==== INFORMATION SUPPLIED ====
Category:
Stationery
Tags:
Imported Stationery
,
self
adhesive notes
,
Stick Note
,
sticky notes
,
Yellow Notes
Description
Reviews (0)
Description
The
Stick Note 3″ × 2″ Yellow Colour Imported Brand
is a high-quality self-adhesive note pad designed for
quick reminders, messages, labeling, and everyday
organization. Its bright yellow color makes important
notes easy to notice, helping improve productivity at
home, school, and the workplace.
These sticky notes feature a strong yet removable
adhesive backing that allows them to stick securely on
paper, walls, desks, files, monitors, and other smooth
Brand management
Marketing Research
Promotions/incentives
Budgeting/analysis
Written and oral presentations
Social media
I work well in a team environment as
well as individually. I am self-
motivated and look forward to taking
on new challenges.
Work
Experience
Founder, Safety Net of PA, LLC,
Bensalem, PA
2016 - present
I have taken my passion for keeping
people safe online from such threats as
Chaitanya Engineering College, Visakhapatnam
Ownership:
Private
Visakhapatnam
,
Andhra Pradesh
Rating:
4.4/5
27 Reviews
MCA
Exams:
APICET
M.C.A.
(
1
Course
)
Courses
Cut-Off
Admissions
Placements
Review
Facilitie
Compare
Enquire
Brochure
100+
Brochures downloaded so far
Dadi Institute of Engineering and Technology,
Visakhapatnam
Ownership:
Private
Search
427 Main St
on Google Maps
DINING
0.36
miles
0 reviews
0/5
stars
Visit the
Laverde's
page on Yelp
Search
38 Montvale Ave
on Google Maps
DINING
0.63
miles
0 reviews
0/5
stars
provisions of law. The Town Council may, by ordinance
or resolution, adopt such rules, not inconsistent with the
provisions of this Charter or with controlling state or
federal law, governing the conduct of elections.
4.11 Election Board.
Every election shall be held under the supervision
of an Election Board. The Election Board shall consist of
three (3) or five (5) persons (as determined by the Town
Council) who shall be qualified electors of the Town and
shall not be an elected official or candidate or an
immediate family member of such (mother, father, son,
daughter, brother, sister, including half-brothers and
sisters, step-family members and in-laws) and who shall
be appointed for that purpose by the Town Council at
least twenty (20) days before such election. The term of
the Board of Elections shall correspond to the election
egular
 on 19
====
PROBLEM STATEMENT: Please filter the entries for the word "shall" and copy the lines that have it.

RESPONSE TO THIS EXERCISE:
Every election shall be held under the supervision
of an Election Board. The Election Board shall consist of
Council) who shall be qualified electors of the Town and
shall not be an elected official or candidate or an
sisters, step-family members and in-laws) and who shall
the Board of Elections shall correspond to the election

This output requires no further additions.